* [What needs to be done] Your answer should consist of the line holding "[StructLayout(LayoutKind.Explicit)]" and all lines after it to the end of the material, copied exactly.

* [Dataset records]

* * * *

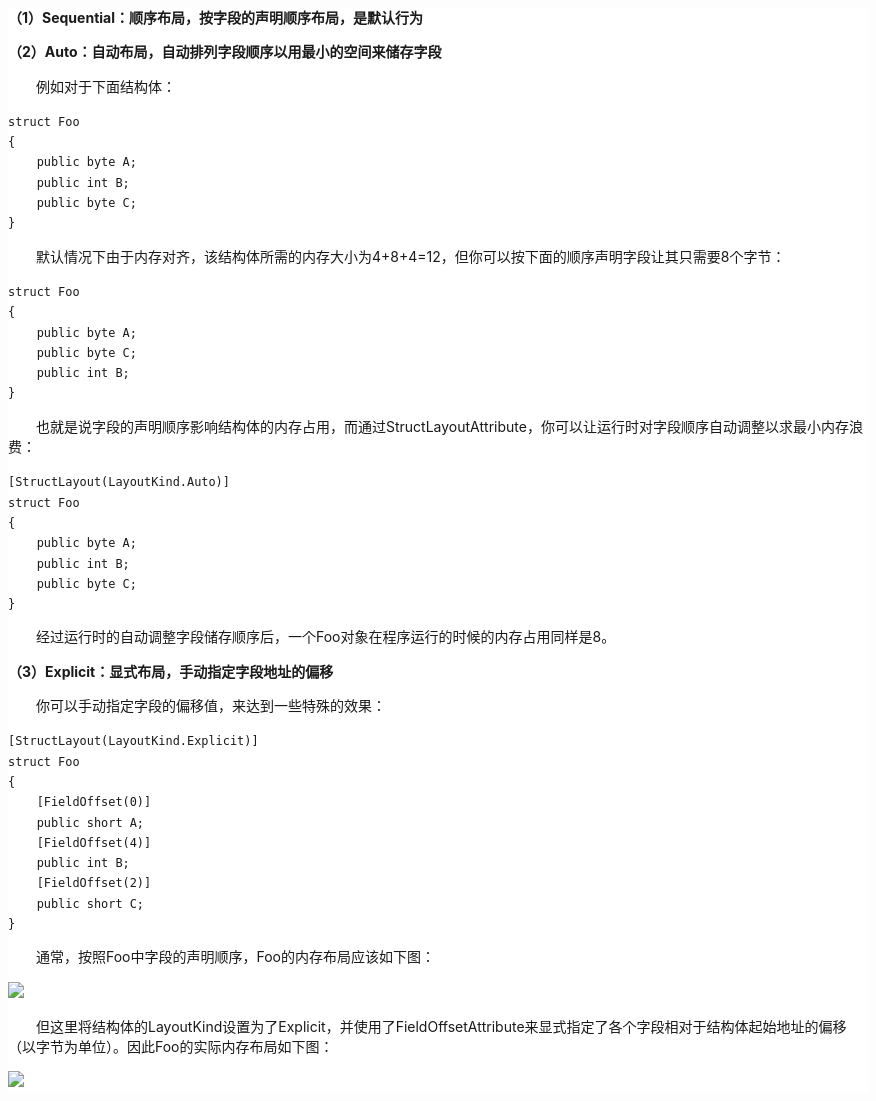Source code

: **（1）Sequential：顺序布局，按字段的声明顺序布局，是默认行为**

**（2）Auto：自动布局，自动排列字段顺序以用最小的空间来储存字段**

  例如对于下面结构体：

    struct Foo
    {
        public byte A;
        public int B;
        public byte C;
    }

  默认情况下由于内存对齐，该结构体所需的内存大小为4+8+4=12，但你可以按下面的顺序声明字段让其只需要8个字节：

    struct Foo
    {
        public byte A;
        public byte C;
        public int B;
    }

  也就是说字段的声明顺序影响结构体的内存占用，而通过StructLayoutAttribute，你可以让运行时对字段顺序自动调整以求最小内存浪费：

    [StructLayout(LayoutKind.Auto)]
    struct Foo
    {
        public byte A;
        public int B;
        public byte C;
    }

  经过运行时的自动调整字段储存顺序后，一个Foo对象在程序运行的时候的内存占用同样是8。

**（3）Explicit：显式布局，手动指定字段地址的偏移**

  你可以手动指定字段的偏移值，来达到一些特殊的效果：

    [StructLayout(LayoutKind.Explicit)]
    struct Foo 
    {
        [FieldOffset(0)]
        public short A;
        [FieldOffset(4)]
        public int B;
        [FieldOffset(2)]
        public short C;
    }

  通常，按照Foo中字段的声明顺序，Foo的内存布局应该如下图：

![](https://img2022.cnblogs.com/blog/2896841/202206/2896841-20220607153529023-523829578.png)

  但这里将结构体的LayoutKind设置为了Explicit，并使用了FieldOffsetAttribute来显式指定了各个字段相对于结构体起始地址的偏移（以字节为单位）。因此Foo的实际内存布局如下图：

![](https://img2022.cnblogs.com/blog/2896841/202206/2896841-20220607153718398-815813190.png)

* * * *

* [Solved problem]
    [StructLayout(LayoutKind.Explicit)]
    struct Foo 
    {
        [FieldOffset(0)]
        public short A;
        [FieldOffset(4)]
        public int B;
        [FieldOffset(2)]
        public short C;
    }

  通常，按照Foo中字段的声明顺序，Foo的内存布局应该如下图：

![](https://img2022.cnblogs.com/blog/2896841/202206/2896841-20220607153529023-523829578.png)

  但这里将结构体的LayoutKind设置为了Explicit，并使用了FieldOffsetAttribute来显式指定了各个字段相对于结构体起始地址的偏移（以字节为单位）。因此Foo的实际内存布局如下图：

![](https://img2022.cnblogs.com/blog/2896841/202206/2896841-20220607153718398-815813190.png)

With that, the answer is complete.